Interferon has demonstrated a confined response on ATLL and HTLV-I infected cell lines and is suggested for individuals who show symptoms of skin lesions or opportunistic infections [3, 119]. MAbs have also shown promising results with fewer side effects than chemotherapy [3]. Combination therapy with mAbs and chemotherapeutic agents may have additive cytotoxic effects. Anti-CCR4 mAbs have induced ADCC against CCR4-positive ATLL cells. In addition, targeting surface molecules such as CD25 and transferrin receptor with murine anti-CD25 antibody and monoclonal antibody, respectively, has shown promising results [3, 6, 120,121,122].

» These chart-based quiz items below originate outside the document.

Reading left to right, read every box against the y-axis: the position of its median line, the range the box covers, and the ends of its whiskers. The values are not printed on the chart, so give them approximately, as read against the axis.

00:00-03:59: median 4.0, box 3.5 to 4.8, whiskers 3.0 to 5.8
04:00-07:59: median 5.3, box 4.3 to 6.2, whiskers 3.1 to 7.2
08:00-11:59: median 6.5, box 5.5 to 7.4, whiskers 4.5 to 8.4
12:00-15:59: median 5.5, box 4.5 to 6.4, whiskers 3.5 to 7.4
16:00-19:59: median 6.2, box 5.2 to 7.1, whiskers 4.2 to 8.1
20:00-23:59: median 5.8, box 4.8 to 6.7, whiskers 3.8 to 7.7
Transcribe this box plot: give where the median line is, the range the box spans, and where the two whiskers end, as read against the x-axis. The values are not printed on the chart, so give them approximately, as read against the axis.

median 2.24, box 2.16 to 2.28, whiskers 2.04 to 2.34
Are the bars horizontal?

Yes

Stem cell transplantation, especially allogeneic SCT, has shown promise in retrospective analyses and is suggested to be effective in treating ATLL [6, 12, 61, 63]. Reduced-intensity conditioning stem cell transplantation (RIST) has also been suggested as an effective cure for ATLL [3].

In the context of monoclonal antibody, Alemtuzumab has shown antiviral effects in addition to its antitumor activity by reducing the HTLV-1 proviral load [7]. In addition, Bortezomib, a reversible proteasome inhibitor, has shown effectiveness against relapsed ATLL by blocking the NF-kB pathway in primary leukemic cells of patients [123]. However, it has hematological toxicities and gastrointestinal side effects, and the most serious side effect is peripheral neuropathy [124]. Aiming at immunoproteasome has the potential to selectively target ALL with minimal harm to nonlymphoid tissue from constitutive proteasome inhibition, which can reduce side effects [108]. Furthermore, proteasome inhibition selectively induces apoptosis in altered cells due to the protective checkpoint mechanisms present in normal cells that are disabled in malignant cells [125].

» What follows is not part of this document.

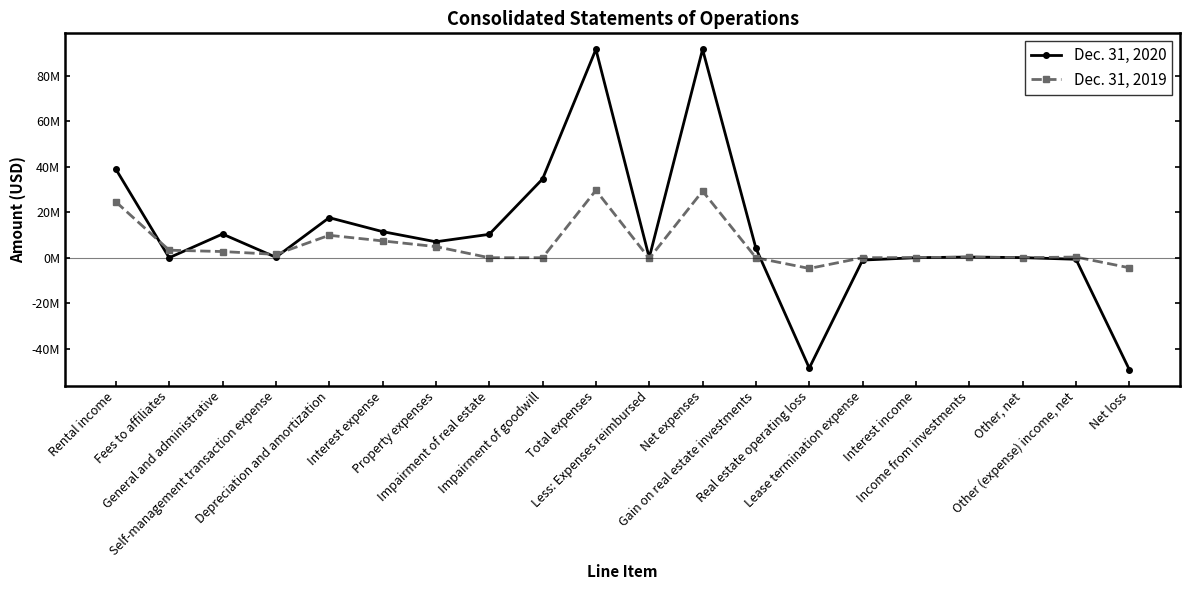

The Dec. 31, 2020 series shows 201920 at Self-management transaction expense. True or false?

True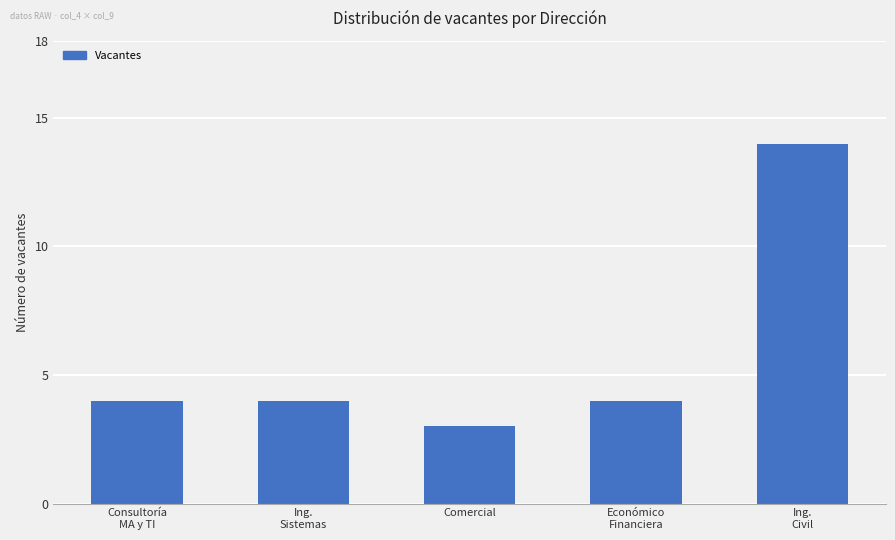

What is the maximum value shown in the chart?

14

Other novel treatments for leukemia treatment contain CAR T-cell therapy (chimeric antigen receptor T-cell therapy), which has shown hopeful outcomes in refractory or relapsed ATLL patients [126]. In addition, the use of small molecule inhibitors targeting specific signaling pathways, like BTK inhibitors in CLL and FLT3 inhibitors in AML, has shown significant clinical benefits [127]. However, these treatments are still under investigation and require further research to determine their efficacy and safety. When compared to traditional chemotherapy and transplantation of stem cells, novel therapies such as Alemtuzumab and Bortezomib offer potential advantages in terms of targeted action and fewer side effects.

Conclusion

ATLL poses a considerable challenge in terms of therapeutic intervention, and conventional chemotherapy remains the mainstay treatment. For younger patients, clinical trials are exploring Allo-SCT, and mAbs which have shown promise in the treatment with fewer side effects compared to traditional chemotherapy.

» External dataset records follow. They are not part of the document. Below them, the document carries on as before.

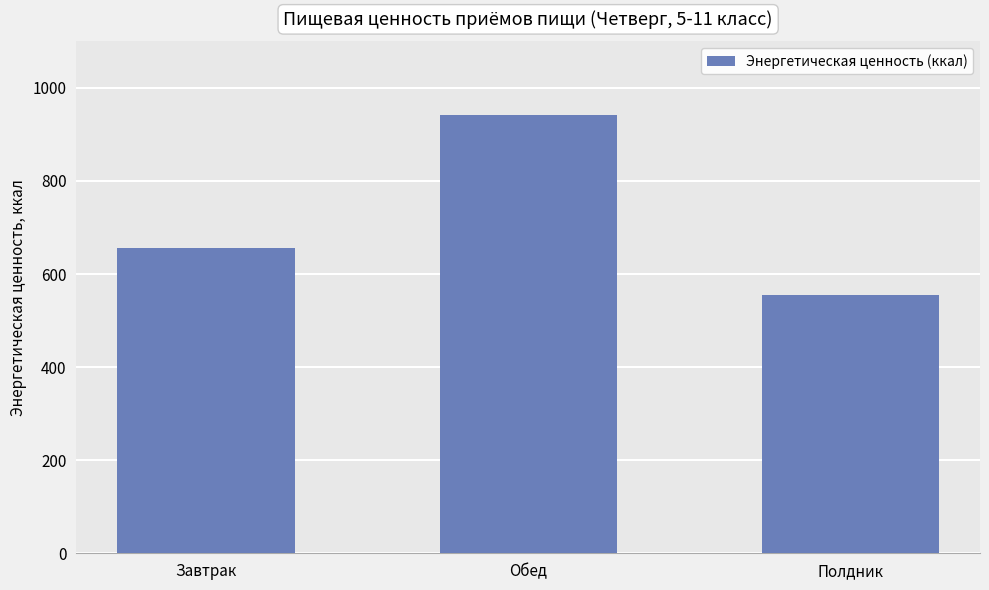

What is the change in value from Завтрак to Полдник?

-101.2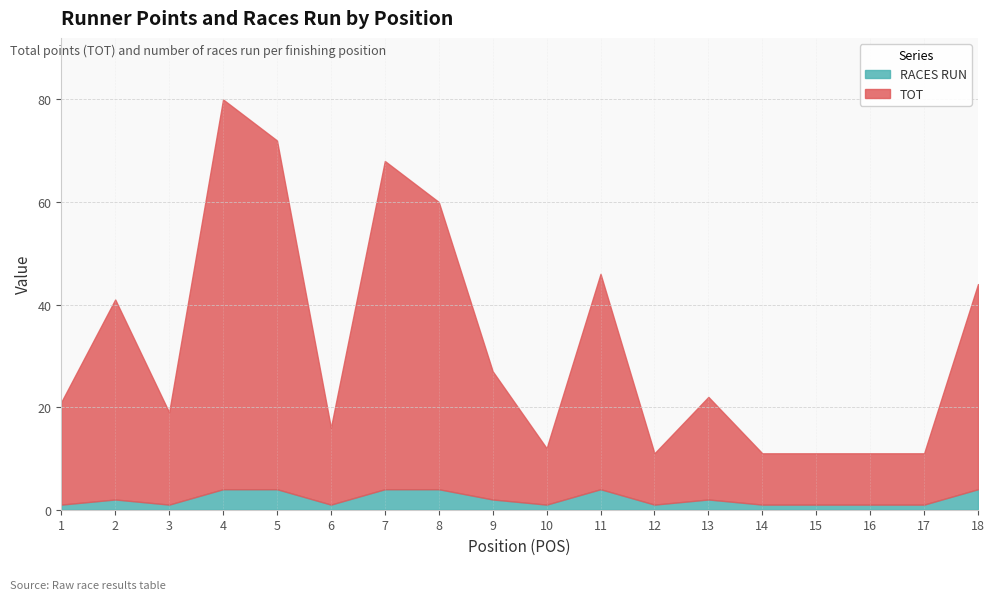

In TOT, how many points are lower than both neighbors (excluding endpoints)?

4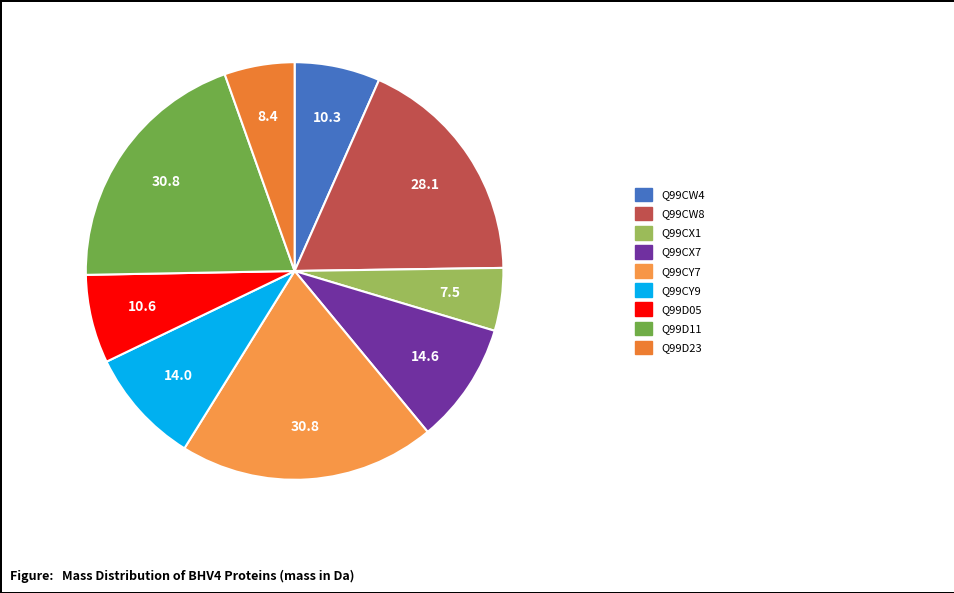

How many slices are in this pie chart?

9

In addition to Alemtuzumab, Bortezomib has also shown promise in treating ATLL. However, it has hematological toxicities and gastrointestinal side effects, and the most serious side effect is peripheral neuropathy. Novel therapies such as CAR T-cell therapy, small molecule inhibitors targeting specific signaling pathways, and Tax-targeted immunotherapy have also shown significant clinical benefits in leukemia treatment. These emerging treatments hold great promise for improving patient outcomes. Although treatment option are variable, more investigation is required due to high prognosis of ATLL and for the treatment efficiency.